A more recent example of especially unique behavior is something I have never seen any bird do ever. On April 3 of this year, I found Charles in The Great Northern Tree and I was able to get a good level angle on him and I watched him wake up. He stretched and groomed as I filmed him and took photos. At one point I turned my head away from him and when I turned back to him I saw that he had a large feather of his, most likely a flight or tail feather, in his talons and that he was grooming his bill with the feather! He mostly used the calamus or hollow shaft of the feather but also the feather's vane. This went on for a few minutes and I was able to film much of it.
Simply amazing to see this! I reached out to several local, regional, national and international owl experts who I have been very lucky to get to know over the years and I asked them about this behavior. Everyone of them kindly wrote back and said that they had seen captive owls do this behavior and for me to see a wild owl do it was no small thing.

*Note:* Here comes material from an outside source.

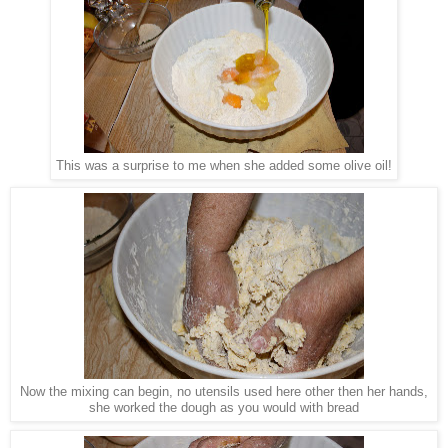
This was a surprise to me when she added some olive oil!
Now the mixing can begin, no utensils used here other then her hands,
she worked the dough as you would with bread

As you can tell, I can go on and on and on about Charles. He was such a beautiful, fascinating and compelling Great Horned Owl. I am confident that I will never see a male Great Horned Owl as incredible as him. There is no shortage of amazing aspects and behaviors to share but I must complete this post; one I knew I would have to write someday and have dreaded for years. Thank you for reading this and please share it with others that would find it of interest. The support of everyone who has seen and come to love Charles has made this tough time easier to bear. Thank you!
Thank you, Charles for letting me spend so much time learning about you and sharing your life with others whose lives you also touched in innumerable ways and times. Thank you for your patience and tolerance. Thank you for being such an amazing owl and an ambassador of your kind in this world we share. I love you and miss you. - Mark.